Romar the Giant Killer
Washington has a 2-26 all-time record against top-ranked opponents and Lorenzo Romar played a part in both victories. He coached UW to a 75-62 over No. 1 Stanford, Mar. 6 in Seattle. On Feb. 22, 1979 the Huskies upset No. 1 UCLA 69-68 in Seattle. Romar was a Husky player then. He registered 10 points and six assists off the bench in 25 minutes against the Bruins. In his first season at Saint Louis, Romar's Billikens toppled No. 1 Cincinnati in the 2000 Conference USA Tournament.
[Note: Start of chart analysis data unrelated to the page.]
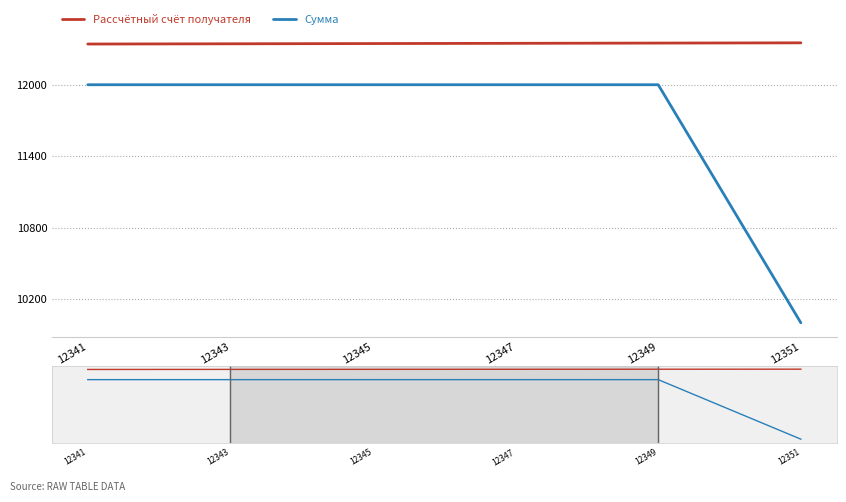

How many lines are shown in the chart?

2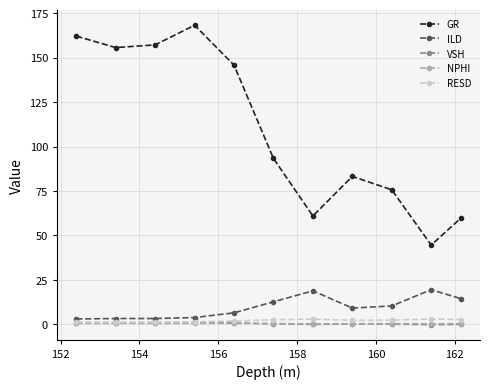

Which series has the largest total across all categories?

GR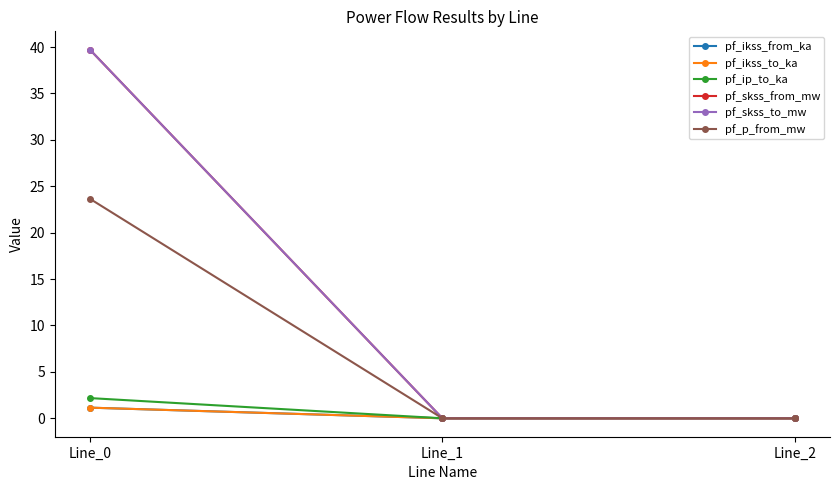

Is this an area chart (filled region under the line)?

No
Lorenzo Romar's staff is comprised of fifth-year assistant coach Cameron Dollar, third-year assistant Jim Shaw and second-year assistant Paul Fortier. After a stellar playing career at UCLA (1994-97) that included the 1995 NCAA championship, Dollar served the previous three years as an assistant coach on Romar's Saint Louis staff. A native of Chimacum, Wash., Shaw joined the Husky staff after five years on Kelvin Sampson's Oklahoma staff that included a 2002 Final Four appearance. Fortier, a former All-Pac-10 forward at UW (1983-86) returned after two seasons at Cornell. He played 16 seasons professionally in Europe.